→ **Data provided**:
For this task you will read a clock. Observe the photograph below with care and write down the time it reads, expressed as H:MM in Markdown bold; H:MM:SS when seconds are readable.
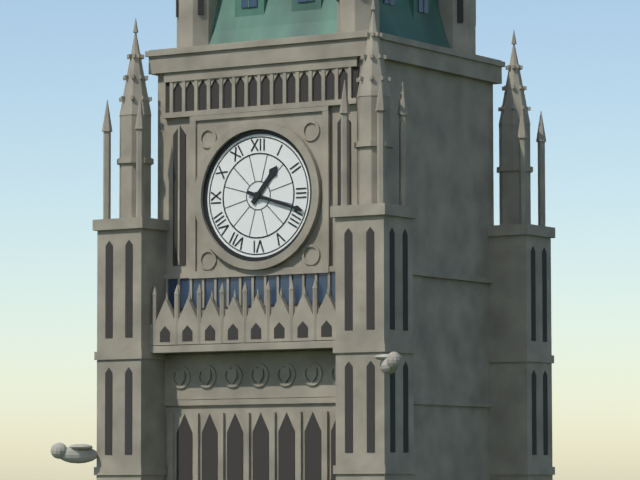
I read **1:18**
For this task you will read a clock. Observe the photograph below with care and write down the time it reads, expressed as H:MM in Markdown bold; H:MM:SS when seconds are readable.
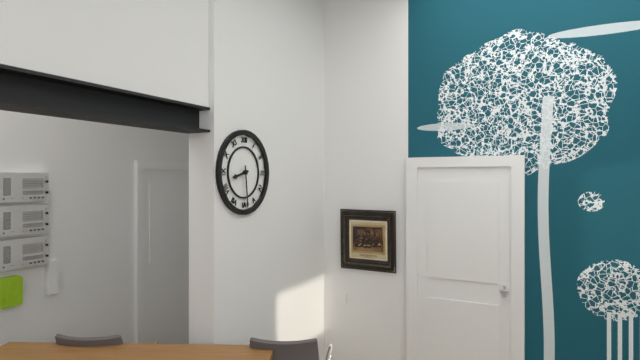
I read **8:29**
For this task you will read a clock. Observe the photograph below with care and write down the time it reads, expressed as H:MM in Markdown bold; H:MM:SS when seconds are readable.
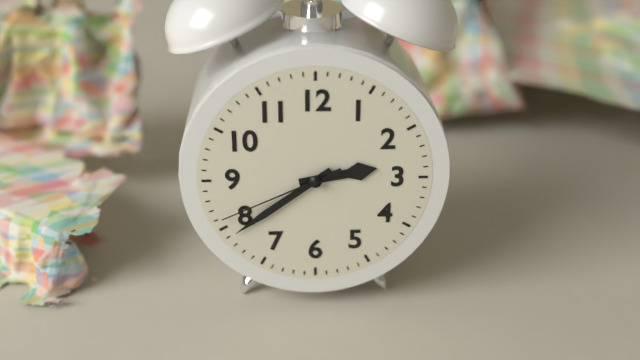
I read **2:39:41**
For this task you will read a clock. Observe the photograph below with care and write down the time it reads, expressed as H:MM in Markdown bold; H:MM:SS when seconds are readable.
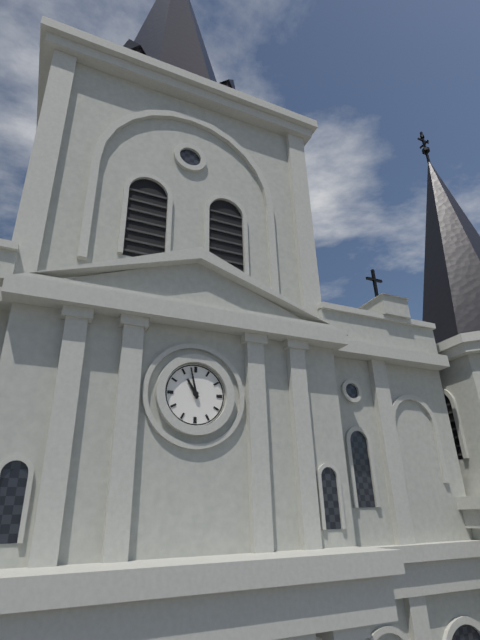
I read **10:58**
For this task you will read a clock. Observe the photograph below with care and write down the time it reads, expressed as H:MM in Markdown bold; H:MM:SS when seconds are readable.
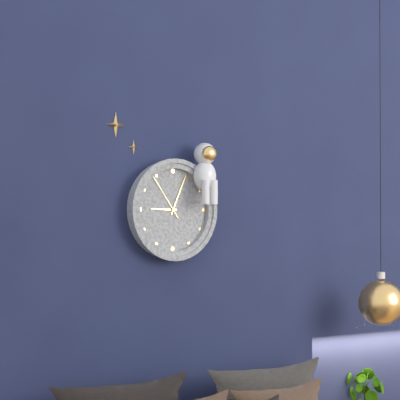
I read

→ **Required task**: Rewrite all of the material above as a Markdown table with two columns, Row and Line. Give each non-blank line its own numbered row, and leave the pictures out.

→ **Answer in full**:
| Row | Line |
|---|---|
| 1 | For this task you will read a clock. Observe the photograph below with care and write down the time it reads, expressed as H:MM in Markdown bold; H:MM:SS when seconds are readable. |
| 2 | I read **1:18** |
| 3 | For this task you will read a clock. Observe the photograph below with care and write down the time it reads, expressed as H:MM in Markdown bold; H:MM:SS when seconds are readable. |
| 4 | I read **8:29** |
| 5 | For this task you will read a clock. Observe the photograph below with care and write down the time it reads, expressed as H:MM in Markdown bold; H:MM:SS when seconds are readable. |
| 6 | I read **2:39:41** |
| 7 | For this task you will read a clock. Observe the photograph below with care and write down the time it reads, expressed as H:MM in Markdown bold; H:MM:SS when seconds are readable. |
| 8 | I read **10:58** |
| 9 | For this task you will read a clock. Observe the photograph below with care and write down the time it reads, expressed as H:MM in Markdown bold; H:MM:SS when seconds are readable. |
| 10 | I read |